What is your lender up to and how can you avoid becoming a victim?

Many struggling homeowners are reaching out for help and trying to stay in contact with their mortgage lenders as they are being told to do only to be taken advantage of by the same institutions yet again. Instead of having their interest rates, monthly payments and loan balances reduced many are simply being forced back in to repayment and recapitalization agreements which sometimes even double the monthly financial obligation. Worse, some are even being pressured to borrow more on already underwater homes in order to avoid foreclosure.

Lenders have been employing this tactic for several years by dragging out the home loan modification process until they can force borrowers to sign up for inferior terms at the last minute and recently they have even been caught purposely miscalculating income to deny modifications to those who should qualify.

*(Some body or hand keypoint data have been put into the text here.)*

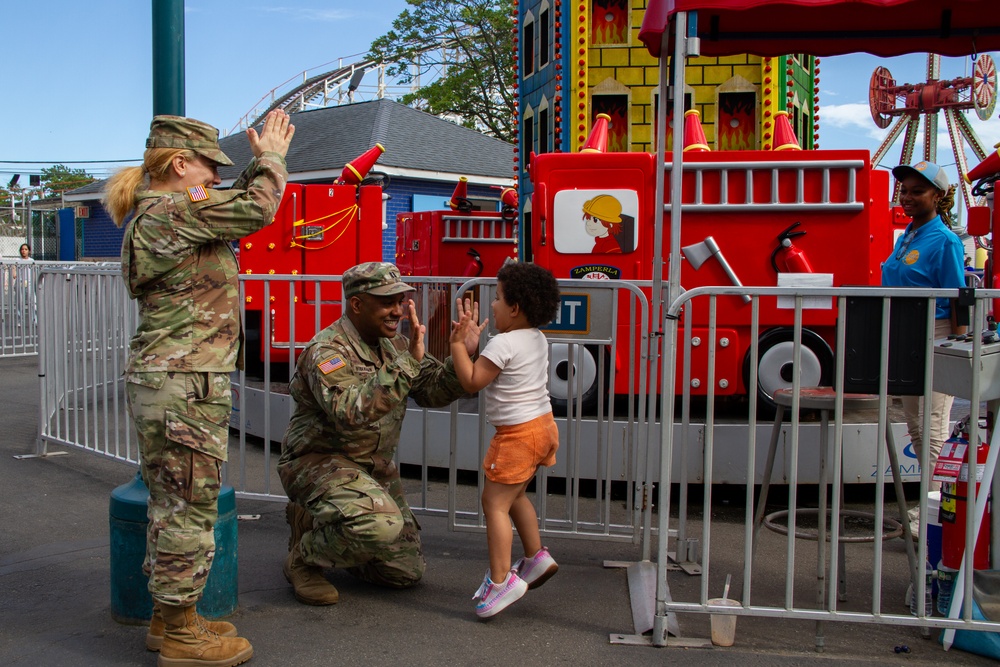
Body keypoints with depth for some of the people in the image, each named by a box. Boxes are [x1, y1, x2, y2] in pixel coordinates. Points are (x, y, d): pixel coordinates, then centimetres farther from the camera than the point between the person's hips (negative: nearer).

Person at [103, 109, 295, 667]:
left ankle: (170, 619, 30)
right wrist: (271, 158, 1)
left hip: (170, 383, 11)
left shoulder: (162, 214, 17)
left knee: (174, 506, 18)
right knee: (188, 509, -1)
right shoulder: (171, 211, -15)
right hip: (184, 387, -11)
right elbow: (255, 209, -12)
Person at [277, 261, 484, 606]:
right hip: (320, 460, -8)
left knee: (407, 571, 10)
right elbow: (351, 412, -38)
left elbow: (433, 391, 0)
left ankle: (318, 526, 28)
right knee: (382, 523, -35)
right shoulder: (327, 350, -22)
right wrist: (408, 363, -41)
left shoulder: (394, 343, 3)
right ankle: (304, 559, -6)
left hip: (375, 466, 8)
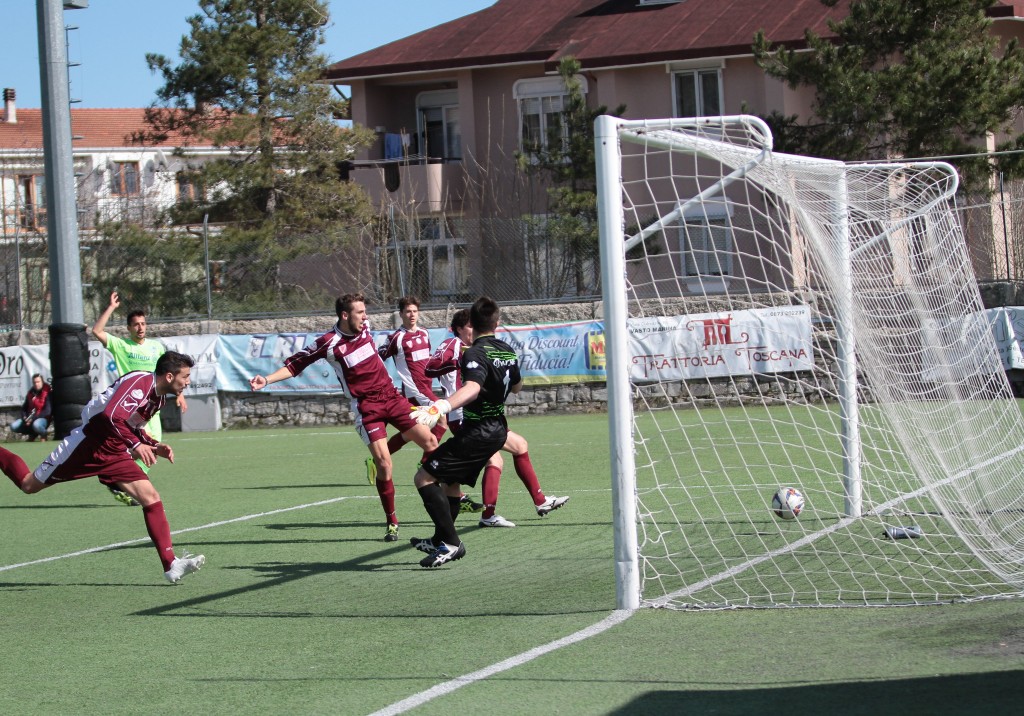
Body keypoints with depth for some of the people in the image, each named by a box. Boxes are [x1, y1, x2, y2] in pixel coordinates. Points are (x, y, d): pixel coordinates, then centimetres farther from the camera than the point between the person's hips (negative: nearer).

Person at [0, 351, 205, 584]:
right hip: (88, 442, -8)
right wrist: (136, 444, -30)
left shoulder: (158, 397, 9)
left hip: (114, 453, 8)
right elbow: (113, 415, -31)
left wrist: (154, 446, 6)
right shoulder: (140, 382, -20)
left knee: (151, 498, -8)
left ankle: (171, 565, -12)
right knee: (30, 485, 4)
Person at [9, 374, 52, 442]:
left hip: (43, 418, -6)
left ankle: (43, 436, -6)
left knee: (36, 424, -41)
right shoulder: (31, 393, 9)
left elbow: (47, 411, -17)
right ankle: (32, 434, 10)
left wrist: (33, 419, -23)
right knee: (14, 426, -14)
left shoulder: (47, 393, -10)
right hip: (29, 418, 6)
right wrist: (24, 417, -6)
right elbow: (24, 408, 16)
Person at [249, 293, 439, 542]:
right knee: (383, 463, -14)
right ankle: (392, 522, 2)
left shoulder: (365, 327, 1)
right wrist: (267, 379, -18)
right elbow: (294, 364, -8)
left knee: (429, 441, 2)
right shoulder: (328, 343, -14)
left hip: (391, 397, 5)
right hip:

Loan mods should make sense to lenders and could help them strengthen their portfolios but these financial institutions are so often completely blinded by greed that they can’t see the big picture, only the dollars they could be losing if they give anything away. For generations they made the rules because they held the ‘gold’. Now they don’t know how to adapt, even if it is for their survival.

The bottom line is that while there are real and beneficial home loan modifications being granted borrowers shouldn’t sign anything until getting a third party opinion and should compare what they are being offered with what attorneys are helping other struggling borrowers receive in terms of principal reductions and lower payments.

Whatever you do you must move quick before rates go up and lenders find it more appetizing to simply foreclose. If no good offer is received carefully consider if it is better to sell your home for cash quickly than to go broke and be left with no home or cash?